Red, Green and Blue Channels Composite Plot


The original linear image as shown below where the pixel values are cramped down at the bottom end as shown in its luminance histogram.
M42: Original Unprocessed Linear Image
Original Linear Image Luminance Histogram
Implementing some way of modifying the data in the original linear image such that its histogram matches the shape and position of a stretched image histogram would be interesting. One way to do that is via "Histogram Matching" - the implementation of which will be described in the next post.

Tuesday, June 11, 2024

T Coronae Borealis - Recurrent Nova...

Took the opportunity of a clear sky to get a reference image of T Coronae Borealis using the Seestar S50 smart telescope. This is a recurrent nova with a burst period of about 80 years. There was a pre-cursor dimming last year leading to predictions it will go nova sometime this year (2024). Based on past observations it should brighten by a factor of about 1000.

If/when it goes bang I hope to get a comparison image.

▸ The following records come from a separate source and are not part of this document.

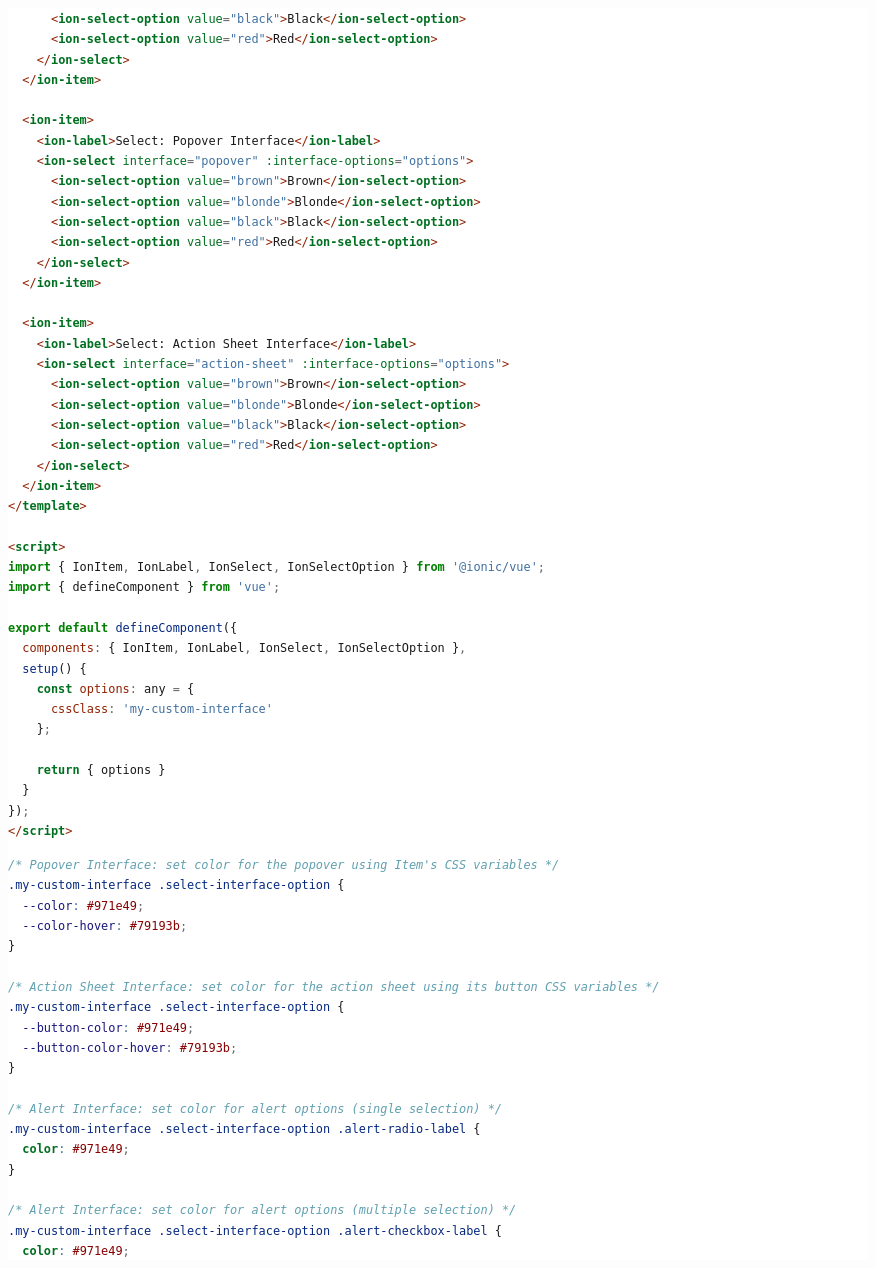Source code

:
 ```html
      <ion-select-option value="black">Black</ion-select-option>
      <ion-select-option value="red">Red</ion-select-option>
    </ion-select>
  </ion-item>

  <ion-item>
    <ion-label>Select: Popover Interface</ion-label>
    <ion-select interface="popover" :interface-options="options">
      <ion-select-option value="brown">Brown</ion-select-option>
      <ion-select-option value="blonde">Blonde</ion-select-option>
      <ion-select-option value="black">Black</ion-select-option>
      <ion-select-option value="red">Red</ion-select-option>
    </ion-select>
  </ion-item>

  <ion-item>
    <ion-label>Select: Action Sheet Interface</ion-label>
    <ion-select interface="action-sheet" :interface-options="options">
      <ion-select-option value="brown">Brown</ion-select-option>
      <ion-select-option value="blonde">Blonde</ion-select-option>
      <ion-select-option value="black">Black</ion-select-option>
      <ion-select-option value="red">Red</ion-select-option>
    </ion-select>
  </ion-item>
</template>

<script>
import { IonItem, IonLabel, IonSelect, IonSelectOption } from '@ionic/vue';
import { defineComponent } from 'vue';

export default defineComponent({
  components: { IonItem, IonLabel, IonSelect, IonSelectOption },
  setup() {
    const options: any = {
      cssClass: 'my-custom-interface'
    };
    
    return { options }
  }
});
</script>
```

```css
/* Popover Interface: set color for the popover using Item's CSS variables */
.my-custom-interface .select-interface-option {
  --color: #971e49;
  --color-hover: #79193b;
}

/* Action Sheet Interface: set color for the action sheet using its button CSS variables */
.my-custom-interface .select-interface-option {
  --button-color: #971e49;
  --button-color-hover: #79193b;
}

/* Alert Interface: set color for alert options (single selection) */
.my-custom-interface .select-interface-option .alert-radio-label {
  color: #971e49;
}

/* Alert Interface: set color for alert options (multiple selection) */
.my-custom-interface .select-interface-option .alert-checkbox-label {
  color: #971e49;
```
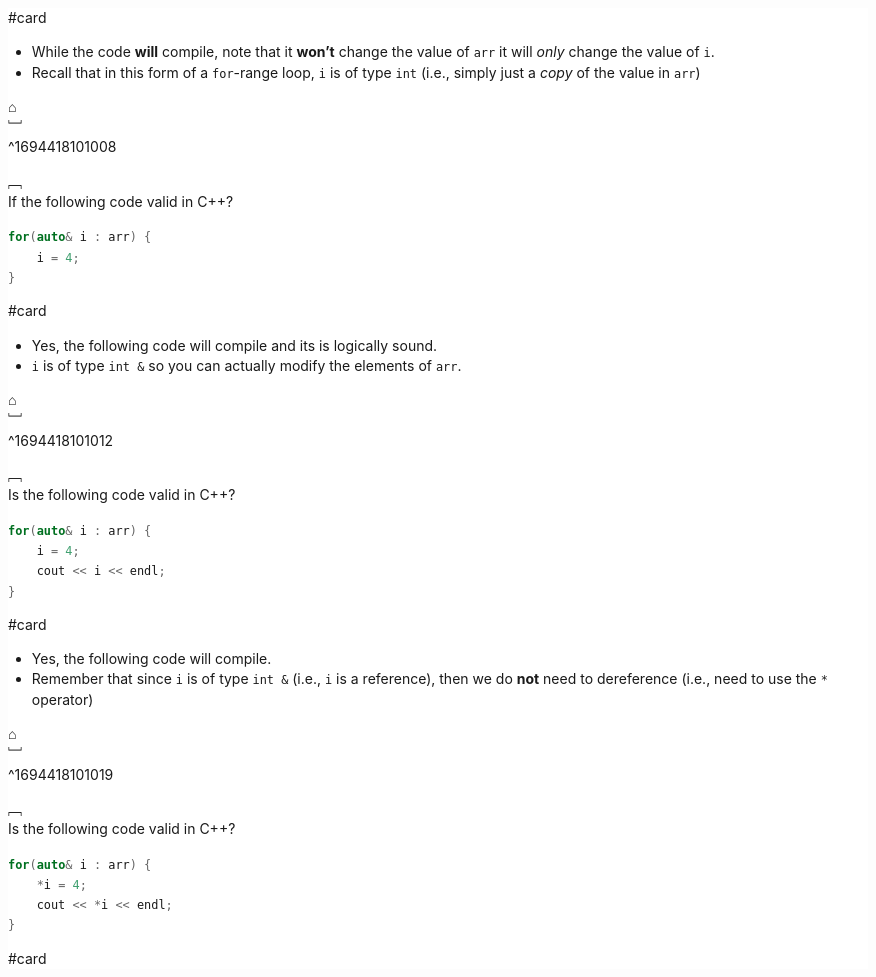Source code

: #card 

- While the code **will** compile, note that it **won’t** change the value of `arr` it will _only_ change the value of `i`.
- Recall that in this form of a `for`-range loop, `i` is of type `int` (i.e., simply just a _copy_ of the value in `arr`)

⌂
<br>﹈<br>^1694418101008


﹇<br>
If the following code valid in C++?

```cpp
for(auto& i : arr) {
	i = 4;
}
```

#card 

- Yes, the following code will compile and its is logically sound.
- `i` is of type `int &` so you can actually modify the elements of `arr`.

⌂
<br>﹈<br>^1694418101012


﹇<br>
Is the following code valid in C++?

```cpp
for(auto& i : arr) {
	i = 4;
	cout << i << endl;
}
```

#card 

- Yes, the following code will compile.
- Remember that since `i` is of type `int &` (i.e., `i` is a reference), then we do **not** need to dereference (i.e., need to use the `*` operator)

⌂
<br>﹈<br>^1694418101019


﹇<br>
Is the following code valid in C++?

```cpp
for(auto& i : arr) {
	*i = 4;
	cout << *i << endl;
}
```

#card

Note (added 21 June 2024): I have noticed that in the above image there are 'phantom' stars at the 7 O'clock position next to the bright stars. This is - presumably - due to one or more misaligned sub-frames being added to the stacked image. At a later date a manual stacking process will be used to try and identify the misaligned sub-frames and remove them from the stack.

Sunday, June 2, 2024

One-Shot-Colour (OSC) and Debayering...

The sensor in the Seestar S50 is a 'one-shot-colour' (OSC) sensor. Unlike a monochrome sensor - where each pixel in the sensor is a light bucket over a wide range of colours in the spectrum - the OSC sensor has colour filters (red, green and blue) placed over a group of 4 pixels in a 2x2 Bayer matrix. The pattern of filters can vary from sensor to sensor - but in the Seestar S50 the order is GRBG starting from the top-left pixel and moving right - then the second row left-most moving right.

Seestar S50 Bayer Matrix

Note that there are two green pixels in the group of four, with the remaining two red and blue. A number of characteristics arise from this.

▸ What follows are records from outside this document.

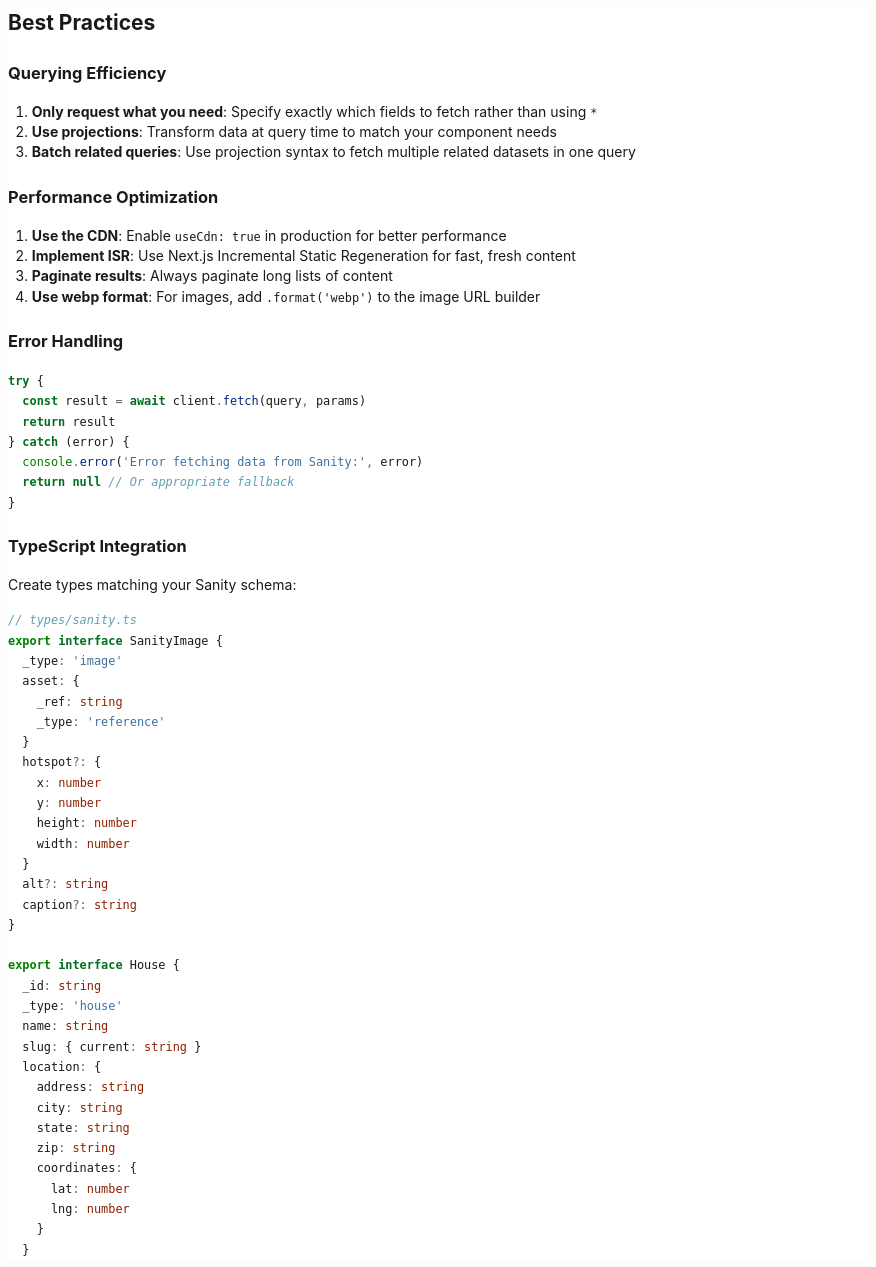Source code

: ## Best Practices

### Querying Efficiency

1. **Only request what you need**: Specify exactly which fields to fetch rather than using `*`
2. **Use projections**: Transform data at query time to match your component needs
3. **Batch related queries**: Use projection syntax to fetch multiple related datasets in one query

### Performance Optimization

1. **Use the CDN**: Enable `useCdn: true` in production for better performance
2. **Implement ISR**: Use Next.js Incremental Static Regeneration for fast, fresh content
3. **Paginate results**: Always paginate long lists of content
4. **Use webp format**: For images, add `.format('webp')` to the image URL builder

### Error Handling

```javascript
try {
  const result = await client.fetch(query, params)
  return result
} catch (error) {
  console.error('Error fetching data from Sanity:', error)
  return null // Or appropriate fallback
}
```

### TypeScript Integration

Create types matching your Sanity schema:

```typescript
// types/sanity.ts
export interface SanityImage {
  _type: 'image'
  asset: {
    _ref: string
    _type: 'reference'
  }
  hotspot?: {
    x: number
    y: number
    height: number
    width: number
  }
  alt?: string
  caption?: string
}

export interface House {
  _id: string
  _type: 'house'
  name: string
  slug: { current: string }
  location: {
    address: string
    city: string
    state: string
    zip: string
    coordinates: {
      lat: number
      lng: number
    }
  }
```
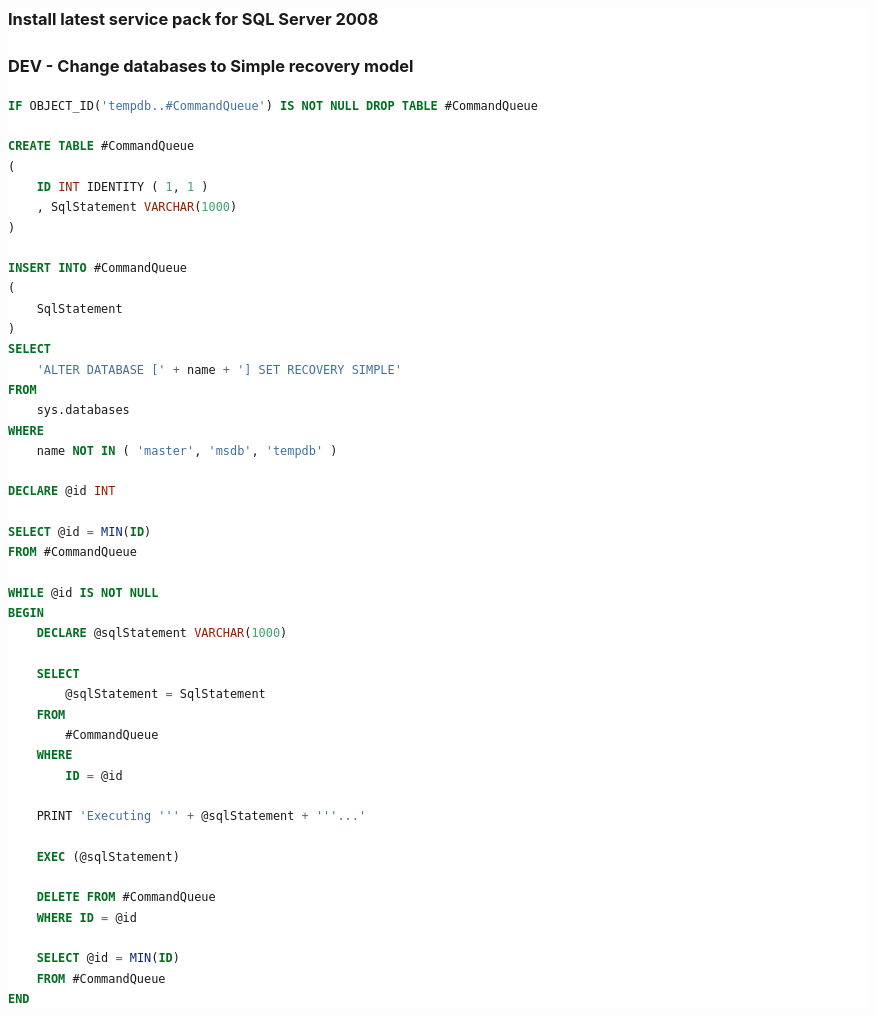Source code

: ### Install latest service pack for SQL Server 2008

### DEV - Change databases to Simple recovery model

```SQL
IF OBJECT_ID('tempdb..#CommandQueue') IS NOT NULL DROP TABLE #CommandQueue

CREATE TABLE #CommandQueue
(
    ID INT IDENTITY ( 1, 1 )
    , SqlStatement VARCHAR(1000)
)

INSERT INTO #CommandQueue
(
    SqlStatement
)
SELECT
    'ALTER DATABASE [' + name + '] SET RECOVERY SIMPLE'
FROM
    sys.databases
WHERE
    name NOT IN ( 'master', 'msdb', 'tempdb' )

DECLARE @id INT

SELECT @id = MIN(ID)
FROM #CommandQueue

WHILE @id IS NOT NULL
BEGIN
    DECLARE @sqlStatement VARCHAR(1000)

    SELECT
        @sqlStatement = SqlStatement
    FROM
        #CommandQueue
    WHERE
        ID = @id

    PRINT 'Executing ''' + @sqlStatement + '''...'

    EXEC (@sqlStatement)

    DELETE FROM #CommandQueue
    WHERE ID = @id

    SELECT @id = MIN(ID)
    FROM #CommandQueue
END
```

  • In an image of dimensions W x H, there are (W x H)/2 'green' pixels and (W x H)/4 'red' and 'blue' real physical pixels.
  • With three colours in RGB colour space, this number needs to be 'rounded' up to 4 in order to form a symmetrical repeating pattern.
  • Green is 'doubled-up' because of the history of OSC sensors is in normal photography and the eye is most sensitive to green.
  • In order to provide a value of all three colours for every pixel, a de-bayering (de-mosaicing) algorithm is used. This is a process of generating values from adjacent pixels. There are different de-bayering algorithms and different Bayer matrix ordering. Therefore - when exporting non-debayered image data the Bayer matrix pattern must accompany the data.
In summary - for every 'real' red or 'blue' pixel there are two 'green' pixels. That is, the 'real' resolution for green is twice that of red or blue. This can be seen in the image data.

To illustrate that I've taken a small tile of an image (outlined in red) from the Seestar S50 and examined it in detail. The data is from an image which has been 'stretched' using a CDF (cumulative density function) as described here.
The tile shown below is 25 x 25 pixels and is taken from an area of noisy data. The image data is displayed starting with the RGB composite, then the red, green and blue component magnitudes in row/column order.

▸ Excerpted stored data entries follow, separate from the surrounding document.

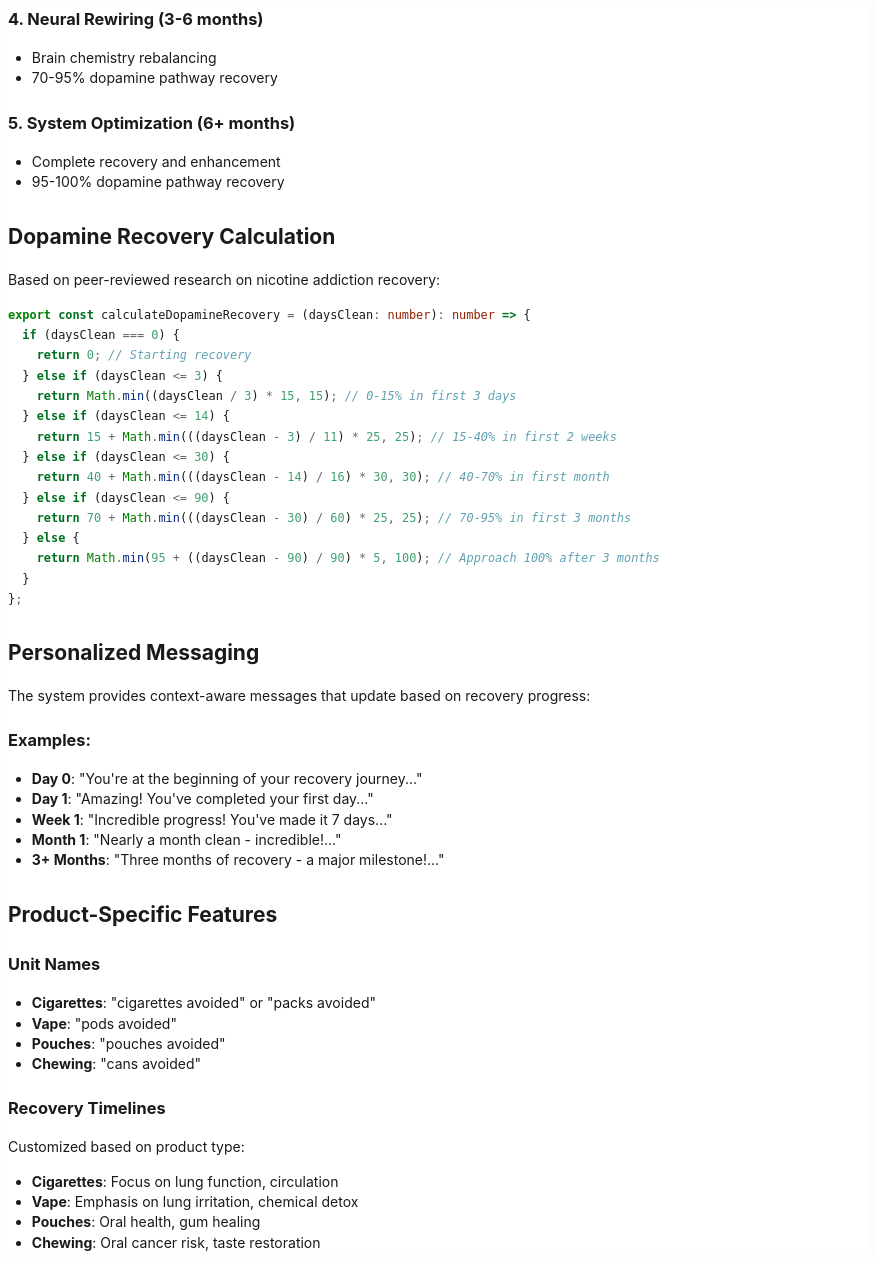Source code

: ### 4. Neural Rewiring (3-6 months)
- Brain chemistry rebalancing
- 70-95% dopamine pathway recovery

### 5. System Optimization (6+ months)
- Complete recovery and enhancement
- 95-100% dopamine pathway recovery

## Dopamine Recovery Calculation

Based on peer-reviewed research on nicotine addiction recovery:

```typescript
export const calculateDopamineRecovery = (daysClean: number): number => {
  if (daysClean === 0) {
    return 0; // Starting recovery
  } else if (daysClean <= 3) {
    return Math.min((daysClean / 3) * 15, 15); // 0-15% in first 3 days
  } else if (daysClean <= 14) {
    return 15 + Math.min(((daysClean - 3) / 11) * 25, 25); // 15-40% in first 2 weeks
  } else if (daysClean <= 30) {
    return 40 + Math.min(((daysClean - 14) / 16) * 30, 30); // 40-70% in first month
  } else if (daysClean <= 90) {
    return 70 + Math.min(((daysClean - 30) / 60) * 25, 25); // 70-95% in first 3 months
  } else {
    return Math.min(95 + ((daysClean - 90) / 90) * 5, 100); // Approach 100% after 3 months
  }
};
```

## Personalized Messaging

The system provides context-aware messages that update based on recovery progress:

### Examples:
- **Day 0**: "You're at the beginning of your recovery journey..."
- **Day 1**: "Amazing! You've completed your first day..."
- **Week 1**: "Incredible progress! You've made it 7 days..."
- **Month 1**: "Nearly a month clean - incredible!..."
- **3+ Months**: "Three months of recovery - a major milestone!..."

## Product-Specific Features

### Unit Names
- **Cigarettes**: "cigarettes avoided" or "packs avoided"
- **Vape**: "pods avoided"
- **Pouches**: "pouches avoided"
- **Chewing**: "cans avoided"

### Recovery Timelines
Customized based on product type:
- **Cigarettes**: Focus on lung function, circulation
- **Vape**: Emphasis on lung irritation, chemical detox
- **Pouches**: Oral health, gum healing
- **Chewing**: Oral cancer risk, taste restoration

What is immediately obvious is that the spatial resolution is much better in the Green channel. The Red and Blue channels are more 'blobby'. In other words - there is more high frequency data (detail) in the Green channel versus the Red and Blue channels.

It can be seen that there are areas in the red and blue data where the level is 'black'. In the corresponding areas in the green data there is fine features. When combined into the RGB composite this is the source of the 'green noise'.

It is interesting to see the effects of 'modulating' the red and blue data with the higher resolution green data. The results are shown below.

Here more detail has been added to the red and blue channels by multiplying their original values by the green channel data. The effect on the original image is shown below.

There is significantly more 'sharpness' in the detail - albeit with corruption of the colour balance. Nonetheless I find this an intriguing result.